----- Data supplied

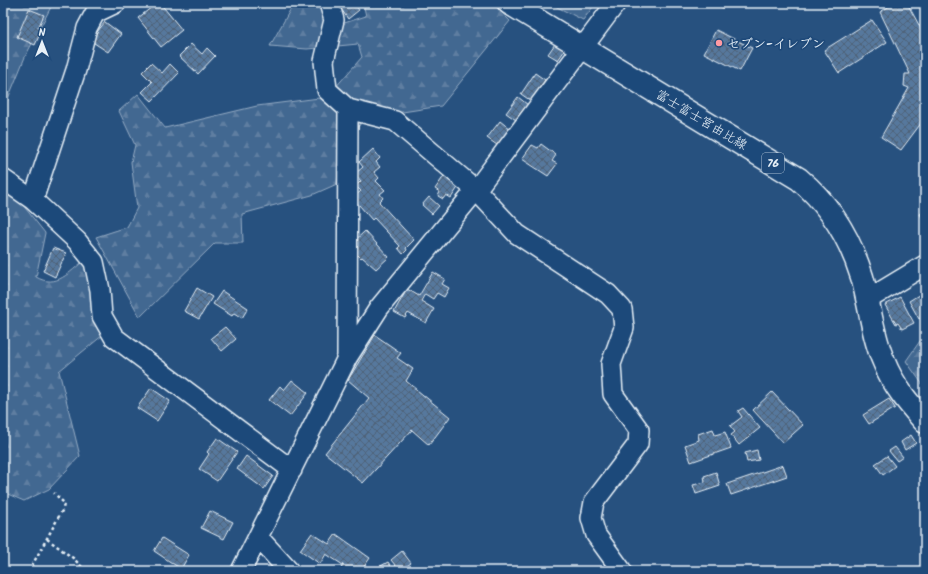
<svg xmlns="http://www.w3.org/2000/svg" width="928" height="574" font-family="Kalam,'Klee One',sans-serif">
  <defs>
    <pattern id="forest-firs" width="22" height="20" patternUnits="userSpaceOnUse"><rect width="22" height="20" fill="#436891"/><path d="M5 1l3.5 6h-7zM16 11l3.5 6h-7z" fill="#5e7ea1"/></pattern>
    <pattern id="building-cross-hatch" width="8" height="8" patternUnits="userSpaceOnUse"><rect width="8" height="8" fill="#57789d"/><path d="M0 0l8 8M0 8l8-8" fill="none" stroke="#4f6278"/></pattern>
  </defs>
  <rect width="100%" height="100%" fill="#27517f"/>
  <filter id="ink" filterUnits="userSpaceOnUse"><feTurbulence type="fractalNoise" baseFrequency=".025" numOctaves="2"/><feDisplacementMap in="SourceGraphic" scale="8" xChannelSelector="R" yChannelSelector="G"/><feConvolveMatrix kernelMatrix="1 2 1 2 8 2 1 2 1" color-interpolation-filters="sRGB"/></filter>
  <g filter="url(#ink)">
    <path fill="url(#forest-firs)" stroke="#96acc4" d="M3,3H53L25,57L3,111Z
      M294,3H320L332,27L366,16L363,3H492L510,21L441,106L364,118L339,157L337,184L312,195L242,214L243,243H215L140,317L96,237L127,227L137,208L131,162L135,145L119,111L138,94L165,128L257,106L327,97L362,57L358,44L307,49L270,46Z
      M549,3H596L583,20Z
      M3,180L45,233L36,277C57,289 69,272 85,260L103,335L59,371L80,456L49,489L24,501L3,492Z
      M925,338V388L906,361L920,341Z"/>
    <path fill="url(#building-cross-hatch)" stroke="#e8f1f8" d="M157,3H160L182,30L161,47L138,18Z
      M337,3H354L359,10L348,19Z
      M719,3H730L722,8Z
      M895,3H907L925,36V118L901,150L881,137L909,88L904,86L905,74H910L880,12Z
      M29,9L44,15L38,28L42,29L35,45L17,37Z
      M872,20L887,42L839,73L824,50Z
      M105,22L121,34L108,52L94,43L93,37Z
      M716,30L752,48L740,71L704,53Z
      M557,41L567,47L558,60L548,54Z
      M191,44L202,54L207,48L215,56L198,74L179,56Z
      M151,63L162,73L170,64L179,73L152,101L142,92L152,82L142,72Z
      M535,73L545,80L531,101L521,94Z
      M518,97L528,105L516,120L506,113Z
      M500,121L510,129L497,145L487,138Z
      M541,144L556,155L552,161L557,164L548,176L522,159L532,145L538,148Z
      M373,149L380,158L376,162L380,167L374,172L379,178L376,181L385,190L380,194L383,198L379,202L414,240L406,248L407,250L403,254L398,248L400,246L374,218L372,220L353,198L361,191L356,186L361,181L355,174L363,167L359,162Z
      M444,176L459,186L451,198L446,195L443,199L438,196L440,192L435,189Z
      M429,197L439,206L432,214L422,205Z
      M925,211V223L920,214Z
      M365,231L389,257L376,269L362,257L361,258L349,246Z
      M53,248L66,253L55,277L43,271Z
      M433,272L445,279L442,284L449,288L444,297L437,293L433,299L425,294L421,301L434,309L426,323L408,313L405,318L394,312L407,289L419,296Z
      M197,288L212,297L199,319L184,311Z
      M222,291L248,308L242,318L234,313L232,316L213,304Z
      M922,293L925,298V321L923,317L919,319L909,301Z
      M900,297L914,323L902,329L898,323L896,324L885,305Z
      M225,327L236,339L222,351L211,338Z
      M375,335L401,353L397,358L413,369L406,381L450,417L429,445L412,430L363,483L325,453L369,398L348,380Z
      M292,380L308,393L290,416L269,400L280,386L284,390Z
      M151,388L170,401L157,421L137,408Z
      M772,392L803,425L783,443L753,410Z
      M889,399L895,408L869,424L863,415Z
      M743,408L760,428L739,445L731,435L735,432L730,426L742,417L738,411Z
      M713,429L715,435L725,432L731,448L691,462L685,445L699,440L698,434Z
      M911,435L916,443L905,450L901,442Z
      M217,438L237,452L217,481L199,469L209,454L207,452Z
      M895,447L903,457L897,461L889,451Z
      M757,450L759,460L747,462L745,453Z
      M246,456L273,476L264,489L237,469Z
      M887,456L895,466L883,475L875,464Z
      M783,465L787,476L731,495L727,484Z
      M716,472L720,486L696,494L693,485L705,482L704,476Z
      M210,511L233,522L224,539L201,528Z
      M312,533L329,544L336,534L370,558L361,571H345L341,568L343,565L326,554L320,564L300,550Z
      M162,538L189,555L181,569L154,551Z
      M402,551L411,563L400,571L391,560Z
      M388,562L394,571H381L379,567Z"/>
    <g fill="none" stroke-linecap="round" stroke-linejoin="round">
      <g stroke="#e8f1f8" stroke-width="22">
        <path id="minor" d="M329,3L334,20L324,61L327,90L348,109L395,121L476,190L517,234L608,294L622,309L624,328L611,364L613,394L639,430L638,444L594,502L591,518L596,535L622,571
          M3,179L33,200L77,241L94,262L100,290L102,316L114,337L292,470
          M33,200L76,70L87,28L95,13L116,3
          M867,300L925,265
          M347,358L348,109
          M258,537L289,571
          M241,571L347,358L379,308L476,190L616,3"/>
      </g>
      <g stroke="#e8f1f8" stroke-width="25">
        <path id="major" d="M509,3L799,179C830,205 850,238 862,277C870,305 872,335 884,362C893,385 909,404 925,422"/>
      </g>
      <path stroke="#e8f1f8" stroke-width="2.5" stroke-dasharray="3 3" stroke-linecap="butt" d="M47,539L73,558L86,571
        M29,571L63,509L64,503L54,493"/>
      <use href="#minor" stroke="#1f4a7a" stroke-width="19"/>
      <use href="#major" stroke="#1f4a7a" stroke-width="22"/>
    </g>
  </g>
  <circle fill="#ff9aa2" stroke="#1f4a7a" stroke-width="1.5" cx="719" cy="43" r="4"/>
  <g text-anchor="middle" stroke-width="3.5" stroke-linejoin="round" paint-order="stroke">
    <rect fill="#1f4a7a" stroke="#acbfd2" stroke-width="1" x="762" y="153" width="22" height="20" rx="3"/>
    <g font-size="12" font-weight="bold" fill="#e8f1f8">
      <text x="773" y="167">76</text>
    </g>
    <g font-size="13" font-weight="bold" fill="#e8f1f8" stroke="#1f4a7a" text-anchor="start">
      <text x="727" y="48">セブン-イレブン</text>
    </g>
    <g font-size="13" fill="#e8f1f8" stroke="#1f4a7a">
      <text transform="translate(702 119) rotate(31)" y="5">富士富士宮由比線</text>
    </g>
  </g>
  <rect width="928" height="574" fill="none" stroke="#1f4a7a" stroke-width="16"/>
  <rect x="8" y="8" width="912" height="558" fill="none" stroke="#e8f1f8" stroke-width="1.5" filter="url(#ink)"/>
  <g transform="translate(42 42)" stroke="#1f4a7a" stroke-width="3" paint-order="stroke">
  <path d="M0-3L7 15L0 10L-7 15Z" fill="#e8f1f8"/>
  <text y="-6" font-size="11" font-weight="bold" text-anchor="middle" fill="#e8f1f8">N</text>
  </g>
</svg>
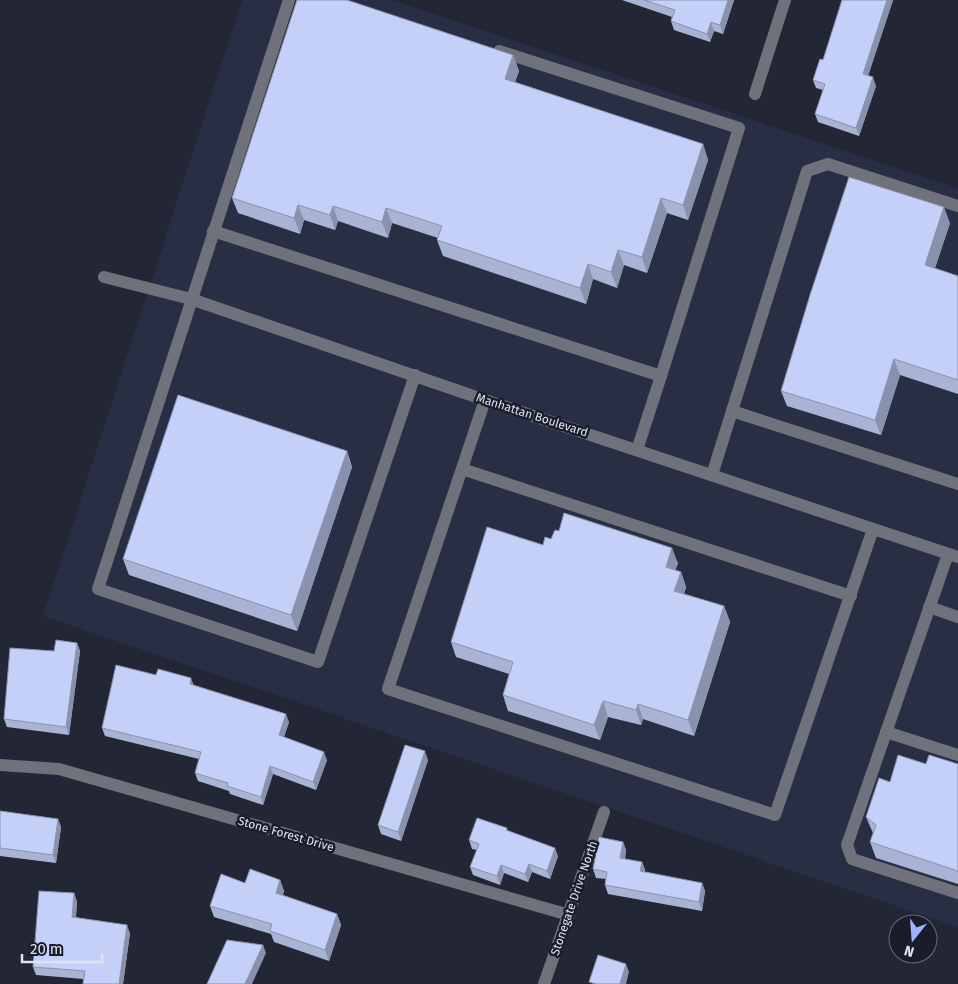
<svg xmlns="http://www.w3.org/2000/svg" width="958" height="984" viewBox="0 0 958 984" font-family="'Fira Sans',sans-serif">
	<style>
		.built { fill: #282e43 }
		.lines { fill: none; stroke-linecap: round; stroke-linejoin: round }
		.minor { stroke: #70727b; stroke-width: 12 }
		.wall { fill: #a9b3d4 }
		.shaded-wall { fill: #8992ad }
		.building { fill: #c4d0f7; stroke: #8992ad }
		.labels { text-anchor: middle; stroke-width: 5; stroke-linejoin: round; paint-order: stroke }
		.street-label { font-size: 12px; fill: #e0e4ee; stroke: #181c2b }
	</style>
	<rect width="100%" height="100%" fill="#222635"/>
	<path class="built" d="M242 0H392L958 188V927L43 616Z"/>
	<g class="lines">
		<g class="minor">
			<path d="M289 0 98 589 318 662 415 375"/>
			<path d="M499 51 739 128 661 376 637 450"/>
			<path d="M755 94 785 0"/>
			<path d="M213 231 661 376"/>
			<path d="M104 277 191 299 485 400 958 557"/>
			<path d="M485 400 388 689 775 815 873 529"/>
			<path d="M732 411 958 484"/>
			<path d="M462 469 851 596"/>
			<path d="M712 475 807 171 828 164 958 206"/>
			<path d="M948 554 847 845 852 859 958 893"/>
			<path d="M929 607 958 617"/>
			<path d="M886 732 958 755"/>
			<path d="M0 765 59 769 569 915"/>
			<path d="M544 984 604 812"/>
		</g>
	</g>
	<g class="wall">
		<path d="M622 0H734L723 34 714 31 710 42 674 30 671 21 672 17Z"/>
		<path d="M842 0H893L868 76 876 86 859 136 818 122 815 114 823 90 816 88 813 80 823 60Z"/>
		<path d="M513 55 519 71 515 82 703 144 708 160 688 220 667 213 647 273 624 265 617 288 593 279 586 304 443 256 437 240 438 238 392 223 388 238 338 221 335 230 304 220 300 234 238 213 232 198Z"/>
		<path d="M950 223 935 268 958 276V394L900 375 881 435 787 406 781 391Z"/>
		<path d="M347 451 352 467 297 631 129 575 123 559Z"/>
		<path d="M551 539 678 563 675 570 681 572 686 587 684 594 724 606 730 622 694 736 643 719 641 725 608 717 600 740 508 711 503 695 509 674 456 657 451 642 543 545Z"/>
		<path d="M77 643 80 651 69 735 7 727 4 719 54 651Z"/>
		<path d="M156 675 194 686 289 722 284 737 327 760 316 790 273 774 263 805 230 794 229 791 198 781 195 773 199 759 105 736 102 728Z"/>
		<path d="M428 760 401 841 381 834 378 825Z"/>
		<path d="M926 764H958V884L876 858 870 842 873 833 866 817 890 782Z"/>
		<path d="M0 811 58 819 61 827 56 863 0 856Z"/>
		<path d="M507 828 508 831 558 856 550 879 532 872 528 882 504 873 500 885 473 875 470 867 477 850 472 849 469 840Z"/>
		<path d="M623 842 626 850 625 859 642 862 645 870V872L702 883 705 891 702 911 608 894 605 885 606 879 596 878 593 869Z"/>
		<path d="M280 880 284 891 283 895 337 914 341 925 329 961 274 942 271 934 214 917 210 906 245 883Z"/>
		<path d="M74 893 77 902 76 917 130 933 123 984H83V979L36 975 33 967Z"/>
	</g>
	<g class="shaded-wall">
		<path d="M728 0H734L723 34 720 25Z"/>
		<path d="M887 0H893L866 82 863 74Z"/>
		<path d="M711 22 714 31 710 42 707 34Z"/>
		<path d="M513 55 519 71 511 94 505 79Z"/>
		<path d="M873 77 876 86 859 136 856 128Z"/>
		<path d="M703 144 708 160 688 220 683 205Z"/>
		<path d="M661 198 667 213 647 273 642 257Z"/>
		<path d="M298 205 304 220 300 234 294 218Z"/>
		<path d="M333 206 338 221 335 230 330 215Z"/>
		<path d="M944 207 950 223 931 280 925 265Z"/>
		<path d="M386 208 392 223 388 238 382 222Z"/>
		<path d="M618 250 624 265 617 288 611 272Z"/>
		<path d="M588 264 593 279 586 304 580 288Z"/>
		<path d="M894 359 900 375 881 435 875 420Z"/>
		<path d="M347 451 352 467 297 631 291 615Z"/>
		<path d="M672 548 678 563 671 583 666 567Z"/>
		<path d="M681 572 686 587 680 606 674 591Z"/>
		<path d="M724 606 730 622 694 736 688 720Z"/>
		<path d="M77 643 80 651 69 735 66 727Z"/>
		<path d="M191 678 194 686 190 684Z"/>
		<path d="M603 701 608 717 600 740 594 725Z"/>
		<path d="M638 704 643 719 641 725 636 710Z"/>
		<path d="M286 714 289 722 282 743 279 735Z"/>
		<path d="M425 751 428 760 401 841 398 832Z"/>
		<path d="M324 752 327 760 316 790 313 782Z"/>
		<path d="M270 766 273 774 263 805 261 797Z"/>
		<path d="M58 819 61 827 56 863 53 855Z"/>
		<path d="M623 842 626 850 623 867 620 858Z"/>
		<path d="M555 848 558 856 550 879 547 871Z"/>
		<path d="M642 862 645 870 644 880 640 871Z"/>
		<path d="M529 864 532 872 528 882 525 874Z"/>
		<path d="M501 865 504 873 500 885 497 876Z"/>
		<path d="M280 880 284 891 280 904 276 893Z"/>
		<path d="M702 883 705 891 702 911 699 902Z"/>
		<path d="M74 893 77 902 75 925 72 917Z"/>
		<path d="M337 914 341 925 329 961 325 950Z"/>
		<path d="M127 925 130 933 123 984H119Z"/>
		<path d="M263 945 266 953 252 984H245Z"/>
		<path d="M626 964 629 972 626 984H620Z"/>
	</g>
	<g class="building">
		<path d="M297 0H347L513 55 505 79 703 144 683 205 661 198 642 257 618 250 611 272 588 264 580 288 437 240 442 226 386 208 382 222 333 206 330 215 298 205 294 218 232 198Z"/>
		<path d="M644 0H728L720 25 711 22 707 34 671 21 675 10Z"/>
		<path d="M842 0H887L863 74 873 77 856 128 815 114 825 84 813 80 820 59 823 60Z"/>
		<path d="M849 177 944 207 925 265 958 276V380L894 359 875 420 781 391 810 295Z"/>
		<path d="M178 395 347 451 291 615 123 559Z"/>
		<path d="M564 513 672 548 666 567 681 572 674 591 724 606 688 720 638 704 636 710 603 701 594 725 503 695 513 662 451 642 487 527 543 545 545 537 551 539 555 530 559 531Z"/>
		<path d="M56 640 77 643 66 727 4 719 10 648 54 651Z"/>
		<path d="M116 665 156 675 158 669 191 678 190 684 286 714 279 735 324 752 313 782 270 766 261 797 227 786 228 783 195 773 201 752 102 728Z"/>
		<path d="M405 745 425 751 398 832 378 825Z"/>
		<path d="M898 755 926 764 929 755 958 764V872L955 870 870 842 876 825 866 817 879 778 890 782Z"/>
		<path d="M0 811 58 819 53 855 0 848Z"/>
		<path d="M477 818 507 828 506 830 555 848 547 871 529 864 525 874 501 865 497 876 470 867 479 844 469 840Z"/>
		<path d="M599 837 623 842 620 858 642 862 640 871 702 883 699 902 605 885 607 872 593 869Z"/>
		<path d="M250 869 280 880 276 893 337 914 325 950 270 931 272 924 210 906 221 874 245 883Z"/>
		<path d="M39 891 74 893 72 917 127 925 119 984H83L85 971 33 967Z"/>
		<path d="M227 940 263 945 245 984H207Z"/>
		<path d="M598 955 626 964 620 984H596L589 982Z"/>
	</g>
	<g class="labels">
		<g class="street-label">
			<text transform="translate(532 415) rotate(18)" y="4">Manhattan Boulevard</text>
			<text transform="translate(286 834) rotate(16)" y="4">Stone Forest Drive</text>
			<text transform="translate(574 898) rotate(-71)" y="4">Stonegate Drive North</text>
		</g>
	</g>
	<g transform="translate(913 939) rotate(197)"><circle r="24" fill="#181c2b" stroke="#686c79"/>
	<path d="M0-4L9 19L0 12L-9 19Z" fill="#9fb3fd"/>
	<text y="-8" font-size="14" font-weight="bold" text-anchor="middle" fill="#e0e4ee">N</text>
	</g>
	<path d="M22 954v8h80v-8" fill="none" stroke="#e0e4ee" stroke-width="2.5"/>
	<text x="30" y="954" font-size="15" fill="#e0e4ee" stroke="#181c2b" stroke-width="4" paint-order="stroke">20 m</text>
</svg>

----------

Everything above from the line with "M292,380L308,393L290,416L269,400L280,386L284,390Z" to the line with "M3,179L33,200L77,241L94,262L100,290L102,316L114,337L292,470", both included, must be repeated exactly, and nothing outside that range.

      M292,380L308,393L290,416L269,400L280,386L284,390Z
      M151,388L170,401L157,421L137,408Z
      M772,392L803,425L783,443L753,410Z
      M889,399L895,408L869,424L863,415Z
      M743,408L760,428L739,445L731,435L735,432L730,426L742,417L738,411Z
      M713,429L715,435L725,432L731,448L691,462L685,445L699,440L698,434Z
      M911,435L916,443L905,450L901,442Z
      M217,438L237,452L217,481L199,469L209,454L207,452Z
      M895,447L903,457L897,461L889,451Z
      M757,450L759,460L747,462L745,453Z
      M246,456L273,476L264,489L237,469Z
      M887,456L895,466L883,475L875,464Z
      M783,465L787,476L731,495L727,484Z
      M716,472L720,486L696,494L693,485L705,482L704,476Z
      M210,511L233,522L224,539L201,528Z
      M312,533L329,544L336,534L370,558L361,571H345L341,568L343,565L326,554L320,564L300,550Z
      M162,538L189,555L181,569L154,551Z
      M402,551L411,563L400,571L391,560Z
      M388,562L394,571H381L379,567Z"/>
    <g fill="none" stroke-linecap="round" stroke-linejoin="round">
      <g stroke="#e8f1f8" stroke-width="22">
        <path id="minor" d="M329,3L334,20L324,61L327,90L348,109L395,121L476,190L517,234L608,294L622,309L624,328L611,364L613,394L639,430L638,444L594,502L591,518L596,535L622,571
          M3,179L33,200L77,241L94,262L100,290L102,316L114,337L292,470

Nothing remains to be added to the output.